Ok guys and gale, I got this little firehouse and I want to get to the LED, and I want to know how could I get the bottom off, I think its some sort of model cement or something, and i need to know whats the best way to get that stuff off with out damaging the plastic, I bought this second hand so I don't know what was used...


----------



## 93firebird (Dec 25, 2011)

nail polish remover?


----------



## shaygetz (Sep 23, 2007)

It really depends on how well glued they are...sometimes you can CAREFULLY pop the seams apart, sometimes it helps to freeze it first (no kidding), then pop the seams...carefully running a knife blade along a seam can help as well. If it's too well glued, forget it...and I would not recommend any solvents as they would damage the plastic.


----------



## New Berlin RR (Feb 11, 2012)

how can I tell if I got an LED in there or some sort of incandescent bulb and bult type (194, 1156, ect, ect)? and freezing it may be hard to do as our freezer isnt the biggest and has tons of food in it


----------



## tjcruiser (Jan 10, 2010)

Instead of pulling the bottom off, maybe just drill an access hole (small hole saw, brad point bit, etc.) on the right side of the bottom, behind the entry door?


----------



## T-Man (May 16, 2008)

I would use a wheel and cut a good hole, Maybe then drill into the second floor. The hole would be on the far side of the garage. If you want lighting. You could use smaller holes and make light poles and insert them.


----------



## New Berlin RR (Feb 11, 2012)

well I may try that but my model skills are very shotty at best and im still wanting to use the station LOL, but ill give it a try and see if i can pull the bottom off first and go from there


----------



## xrunner (Jul 29, 2011)

New Berlin RR said:


> Ok guys and gale, I got this little firehouse and I want to get to the LED, and I want to know how could I get the bottom off, I think its some sort of model cement or something, and i need to know whats the best way to get that stuff off with out damaging the plastic, I bought this second hand so I don't know what was used...
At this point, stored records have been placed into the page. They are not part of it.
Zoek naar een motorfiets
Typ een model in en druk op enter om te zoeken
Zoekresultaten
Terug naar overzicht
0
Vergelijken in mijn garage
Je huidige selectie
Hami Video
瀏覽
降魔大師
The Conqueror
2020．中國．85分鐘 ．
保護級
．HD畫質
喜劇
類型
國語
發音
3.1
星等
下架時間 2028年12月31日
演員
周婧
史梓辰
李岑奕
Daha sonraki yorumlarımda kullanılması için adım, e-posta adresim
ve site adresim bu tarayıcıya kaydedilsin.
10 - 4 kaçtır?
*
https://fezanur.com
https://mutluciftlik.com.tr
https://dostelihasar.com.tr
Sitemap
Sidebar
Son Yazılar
I don't fully understand - what LED? How do you know it's an LED? Does it not work? If it doesn't can't you just drill a hole and pull up another LED?


----------



## raleets (Jan 2, 2011)

xrunner said:


> I don't fully understand - what LED? How do you know it's an LED? Does it not work? If it doesn't can't you just drill a hole and pull up another LED?
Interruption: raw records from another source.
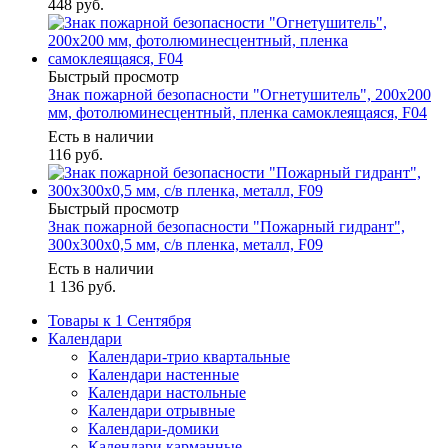
448
руб.
Быстрый просмотр
Знак пожарной безопасности "Огнетушитель", 200х200
мм, фотолюминесцентный, пленка самоклеящаяся, F04
Есть в наличии
116
руб.
Быстрый просмотр
Знак пожарной безопасности "Пожарный гидрант",
300х300х0,5 мм, с/в пленка, металл, F09
Есть в наличии
1 136
руб.
Товары к 1 Сентября
Календари
Календари-трио квартальные
Календари настенные
Календари настольные
Календари отрывные
Календари-домики
Календари карманные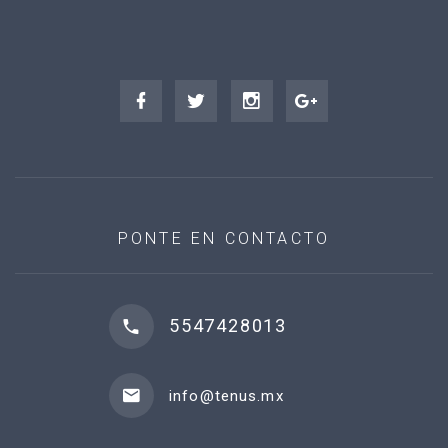
PONTE EN CONTACTO
5547428013
info@tenus.mx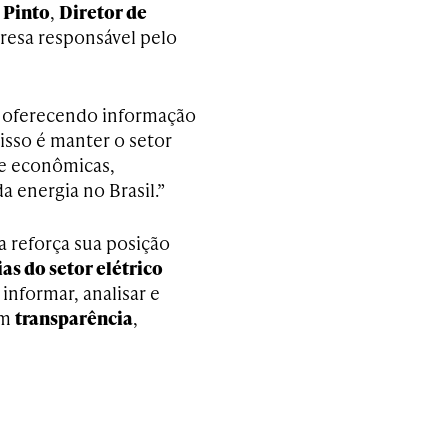
Pinto
,
Diretor de
resa responsável pelo
e oferecendo informação
isso é manter o setor
 e econômicas,
 energia no Brasil.”
 reforça sua posição
as do setor elétrico
informar, analisar e
om
transparência
,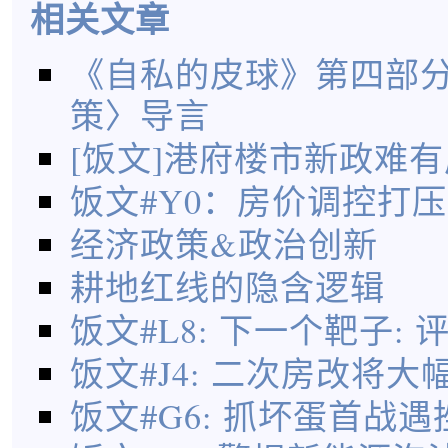
相关文章
《自私的皮球》第四部
策〉导言
[饭文]港府楼市新政难
饭文#Y0：房价调控打
经济政策&政治创新
耕地红线的隐含逻辑
饭文#L8: 下一个靶子: 
饭文#J4: 二次房改将
饭文#G6: 抓坏蛋首战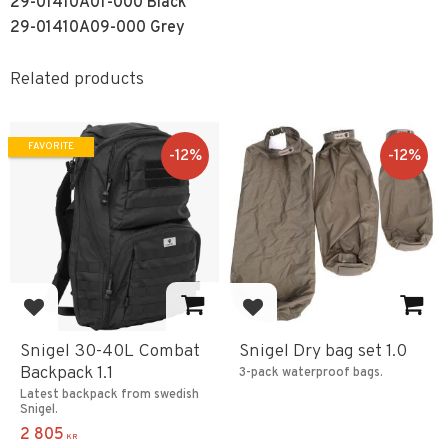
29-01410A01-000 Black
29-01410A09-000 Grey
Related products
FAVORITE
12
%
12
%
Add to favorites
Add to favorites
Snigel 30-40L Combat
Snigel Dry bag set 1.0
Backpack 1.1
3-pack waterproof bags.
Latest backpack from swedish
Snigel.
2 805
KR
Right on! I would simply drill a decent sized hole and install a new LED rather than trying to remove the bottom and take a chance on destroying it.
Tape the LED and wire to a round sprue at the desired height, then put a dab of CA on the end. Insert it into the hole until it hits the ceiling, then hold it for about 30 seconds until the CA sets. Presto! A brand new light fixture is in place.
Bob


----------



## xrunner (Jul 29, 2011)

raleets said:


> Right on! I would simply drill a decent sized hole and install a new LED rather than trying to remove the bottom and take a chance on destroying it.
> Tape the LED and wire to a round sprue at the desired height, then put a dab of CA on the end. Insert it into the hole until it hits the ceiling, then hold it for about 30 seconds until the CA sets. Presto! A brand new light fixture is in place.
> Bob


Or - make the house look even better. Make a small electrical conduit for the outside of the house, and use it to run the wire up to the top of the building, even running the conduit on the roof to the point where you drop down the LED. :thumbsup:


----------



## New Berlin RR (Feb 11, 2012)

xrunner said:


> I don't fully understand - what LED? How do you know it's an LED? Does it not work? If it doesn't can't you just drill a hole and pull up another LED?


im just assuming its an LED, i could be wrong...Im sure it works, never tested it tho, but if its a bulb thats not LED I want to replace it so it won't get too hot and melt the plastic, plus leds generally can look better and I want a brighter truer white light to simulate the florescent lights usually found in most fire stations near here. also im going to put at least two (possibly more) LEDs in the structure two for the lights (main) and if possible one or two for the "fire alarm" some stations have to alert the firefighters of an emergency


----------